SUO: RE: RE: A New Fundamentally Different Formal Motion
Eric,
At 12:53 2003-06-11, Eric Peterson wrote:
>Hi Randall;
>
>Please see below:
>
><snip>
>
>
> > It seems to me that what's needed is a way to experiment readily with
> > different axiomatizations, not just talk about them. If Cyc's logic
> > were better specified, it would constitute a platform for such an
> > experimental effort, but since it differs so widely and unspecifiedly
> > from FOL or any other well-defined logic, it's value in experimental
> > ontology design is limited as well.
>
>[ELP] Cyc is not on the table for discussion. OpenCyc is. I haven't
>bumped into any higher ordered axioms in the OpenCyc knowledge base.
They are part and parcel of Cyc--through and through. And OpenCyc is
just Cyc with a pared-down knowledge base. The logic, inference engine
and so-called "upper" ontology is the same.
>Is anybody aware of anything in OpenCyc that is anything but a
>syntactic variant of FOL?
Temporal logics. Default logics. Axiom schemas. Lots of quantification
over functions and predicates.
>-Eric
>
>P.S. I think you would be hard pressed to back up your claims against
>the Cyc logic. I had to look hard to find higher order axioms and found
>few. I just avoid using them and do fine. They didn't at all appear to
>be entrenched in the code. But I think you are mixing up their
>inference methods with their axioms.
Their axioms have no meaning independent of a Cyc server. Only with a
Cyc inference processor can they be used to support inference as
intended by their authors.
>Default logic is their default for certain types of axioms and they
>use something more exotic than negation as failure.

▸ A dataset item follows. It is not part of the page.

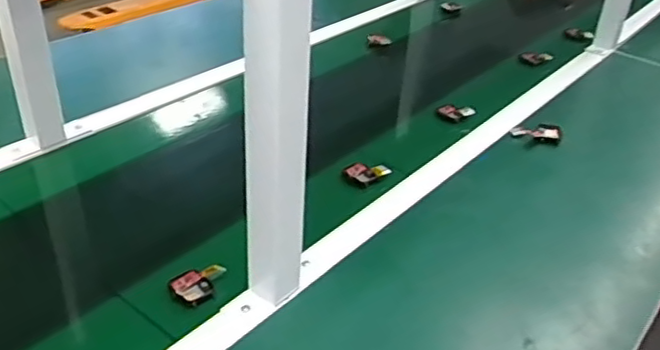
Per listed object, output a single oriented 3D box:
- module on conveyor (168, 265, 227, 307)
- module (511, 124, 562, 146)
[{"bbox_3d":[-0.137,0.114,0.678,0.056,0.014,0.043,-22,42,-32],"label":"module on conveyor"},{"bbox_3d":[0.317,-0.066,0.987,0.074,0.013,0.033,3,32,23],"label":"module"}]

No. Cyc's own default logic is the default unless you assert an axiom
in monotonic mode.
>But we are in the axiom business here.
This is my point. Just pulling things out of your mind as
axiomatizations without testing has no hope of succeeding beyond
tightly circumscribed contexts. It's just as with conventional
programming: The artifact must be subject to testing before one knows
if it works correctly (i.e., as intended) or not.
>Have you ever used it?
Yes, I have. I have taken Cycorp's training and have used Cyc for what
I suppose passes for real-world knowledge engineering work: HPKB.
>Your criticisms smack of the attenuated reliability of multiple
>hearings and retellings and little to no verification.
I resent that.
>I assume that such attenuation is one of the important reasons that
>hearsay isn't allowed in the courtroom.
Have you used Cyc to do knowledge engineering? Not just as a repository
for you axiomatizations, but to produce functional inference-based programs?